Whisper warning about not predicting end of a timestamp

Hi everyone.
I want to use whisper to do speech recognition on one minutes voices. every thing is fine, but I get this warning:

Whisper did not predict an ending timestamp which can happen if audio is cut off in the middle of a word. Also make sure WhisperTimeStampLogitsProcessor was used during generation.

Firs of all: what is WhisperTimeStampLogitsProcessor? I couldn’t find it in any documentation.
Secondly, Can this affect the performance of speech recognition? How do I fix it? What things I can try?
From the voices, the end of speech is very clear.

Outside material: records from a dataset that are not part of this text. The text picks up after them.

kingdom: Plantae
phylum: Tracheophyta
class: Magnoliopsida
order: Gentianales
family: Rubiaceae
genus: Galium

Here are the codes that led to this warning message?

def load_model(model_id: str) -> None:
    device = "cuda:0" if torch.cuda.is_available() else "cpu"
    torch_dtype = torch.float16 if torch.cuda.is_available() else torch.float32
    model = AutoModelForSpeechSeq2Seq.from_pretrained(
        model_id, torch_dtype=torch_dtype, low_cpu_mem_usage=True, use_safetensors=True
    )
    model.to(device)

    processor = AutoProcessor.from_pretrained(model_id)

    pipe = pipeline(
        "automatic-speech-recognition",
        model=model,
        tokenizer=processor.tokenizer,
        feature_extractor=processor.feature_extractor,
        max_new_tokens=128,
        chunk_length_s=30,
        batch_size=16,
        return_timestamps=True,
        torch_dtype=torch_dtype,
        device=device,
    )
    return pipe
def batch_transcribe(file_addresses: list[str], pipe: pipeline, language: str) -> tuple:
    dataset = AudioDataset(file_addresses, language)
    dataloader = DataLoader(dataset, batch_size=16, shuffle=False)

    text_results = []
    raw_results = []

    for batch_file_addresses in tqdm.tqdm(dataloader):
        batch_res = pipe(batch_file_addresses,return_timestamps="word", generate_kwargs={"language": language})
        for res, file_address in zip(batch_res, batch_file_addresses):
            res['file_address'] = file_address
            res['language'] = language
            raw_results.append(res)
            text_results.append(res['text'])
    return (raw_results, text_results)

def transcribe_audio(audio_file: str, pipe: pipeline, language: str) -> dict:
    result = pipe(audio_file, return_timestamps=True, generate_kwargs={"language": language}) 
    return result

model = "openai/whisper-large"
pipe = load_model(model)
tmp_detail = metadata.loc[metadata['language'] == language].copy()
(raw_results , text_results) = batch_transcribe(dataset[language], pipe, language=language_map[language])

Any discussion or suggestion is welcome about this topic. I’d like to know why might this happen and what effects can it have.